Do you really mean "container" or do you mean chroot? I've run Linux desktops in a chroot on Android. There's no reason a container couldn't be used. They are supported on any hardware using a Linux kernel, but really nobody used then until the 3.x line of kernels.
Outside this Samsung world, containers are meant to be built, configured, packaged, launched, do their job, then destroyed. A 1 week lifespan is really odd for any container. Most should last less than 1 day.
I've never seen any containers used like a normal desktop. Perhaps my experience is limited. I use them to run a few desktop applications in highly restricted environments, to avoid being hacked from outside, but if the container had a full OS inside it, no way would I do that. Breaking out of containers, especially if the container has developer tools installed has never been too hard. It is a huge risk. The mitigation for that problem is only to have the specific program inside container to meet the purpose. If you need a web server, only put the web server application inside. No shells. No wget, curl, nothing else except the web-server program and data for it, probably the data should be read-only if it isn't remote too.
If the configuration needs to change, then a build, configure, package, launch series is the best practice. Most places automate this. I bet Samsung has, which is why they only provide a way to get a fresh, complete, image. Some places spin up new containers for every new task, picking up the newest code and config just as the container spin-up happens.
Of course, be careful where you get any pre-build containers: https://threatpost.com/alpine-linux-...locked/144542/
A conference a few years ago had a bunch of Container best practices: https://www.youtube.com/playlist?lis...tb7RIjEJtkYYC5 Enjoy, if you learn this way.
Ok, so after all that background, I suspect you still just want a way to have your data and settings and packages backed up, then be able to quickly reinstall everything into a fresh DevX container provided by Samsung? My normal linux backup technique should work, even for ARM-based systems.
Use apt-mark to get a list of manually and automaticly installed backups. Keep 2 lists. Put those into your backup storage area.
Code:
apt-mark showauto | tee /root/backups/apt-mark.auto
apt-mark showmanual | tee /root/backups/apt-mark.manual
Use a good backup tool to backup any files that might have been changed manually by you anywhere on the system.
/etc/
/home/
/root/
would be the main places, but there are many others depending on the programs, services, and DBs installed. You need to know where those are located. If you installed anything outside the package manager, backing that up is up to you too. I usually put those things into /usr/local/. I use
rdiff-backup for remote backups. It works over
ssh and is very efficient after the initial backup is made. If there is a DBMS, it needs to be quiesced for the backup to be consistent. That means either dump it to a format that can easily be restored or shutdown the DBMS.

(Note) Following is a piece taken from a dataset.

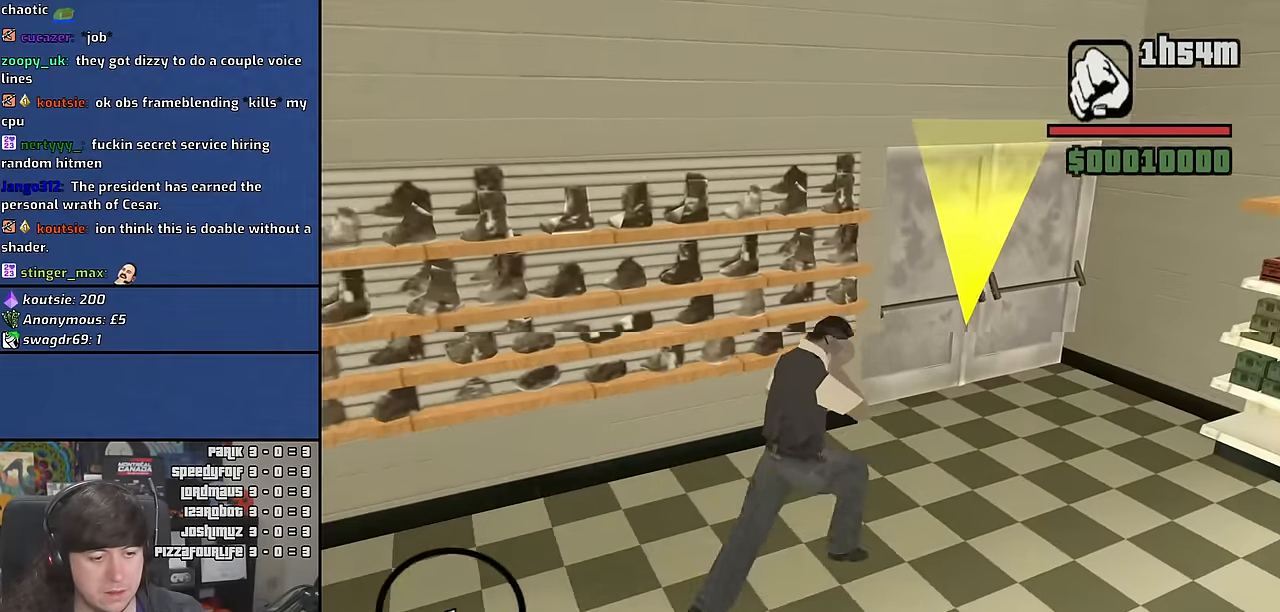
{"keys": ["a"], "mouse": [], "events": [[250, "s", "down"], [316, "a", "down"], [316, "d", "up"], [400, "s", "up"]]}
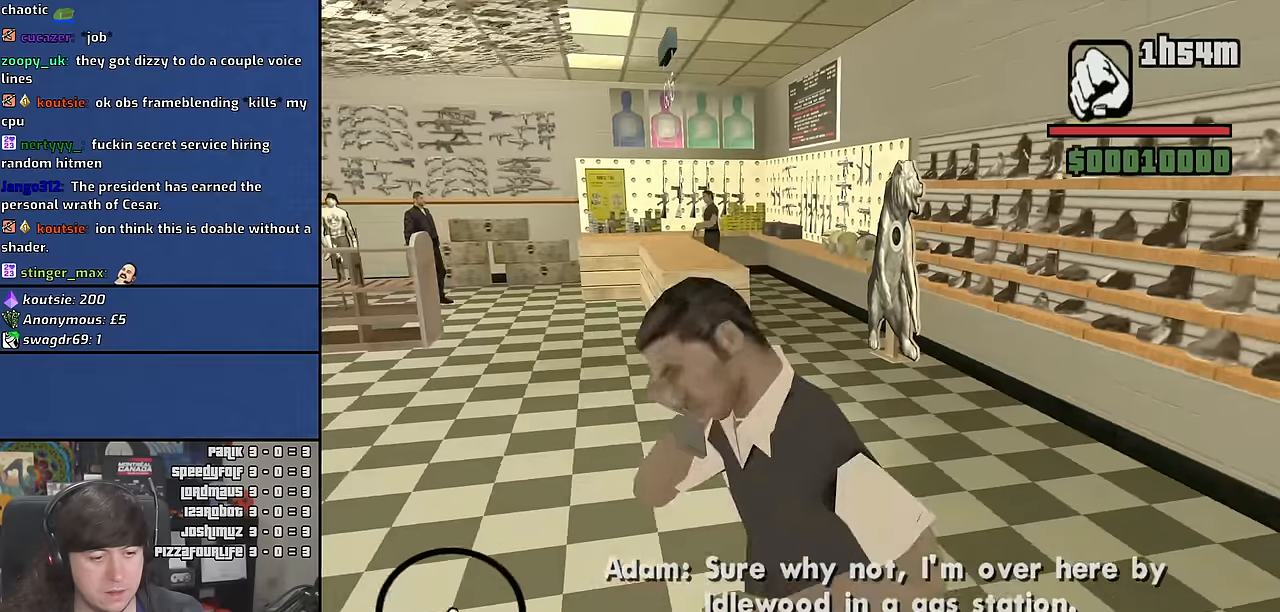
{"keys": ["w"], "mouse": [], "events": [[17, "w", "down"], [400, "a", "up"]]}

A general command for rdiff-backup, assuming the ssh root-to-root userid access is properly configured using ssh-keys. ssh should only allow remote root access without-passwords and only from the backup server, not the entire world. Put those settings in the sshd_config file for this.
On the backup server (not the ARM device),
Code:
sudo rdiff-backup --exclude-special-files --include root@{IP-of-Samsung-Container}:/etc \
--include root@{IP-of-Samsung-Container}:/home \
--include root@{IP-of-Samsung-Container}:/root \
--exclude **/.cache \
--exclude / \
/Backups/{hostname-of-Samsung-Container}/
Note the trailing slash where I have it. I didn't test this command. The actual one I use is build using a 200 line script that is customized for each computer I "pull" backups from. "Pull" backups over ssh is important for many reasons. Never make backup storage directly available to any client computers. The backup server needs to "pull" the data, never push it.
To restore on a new system, put the data back, then reload the list of manually installed packages and have them installed. It is important that the data and settings be in place before the packages installed. Use the rdiff-backup restore option. To re-install the packages from that list, use:
Code:
sudo apt-mark manual $(cat /root/backups/apt-mark.manual)
sudo apt-get -u dselect-upgrade
I've written a bunch about backup and restore in these forums. Don't think rehashing them in more detail here would be productive. If you need more details, start by looking for rdiff-backup and my userid.
Also, check the manpages for any commands or command options you don't understand. AFTER doing that, if you don't understand, please ask.
Anyways, hope this is sufficiently clear. We cannot tell the Linux level of a poster, so I tend to assume intermediate level and above.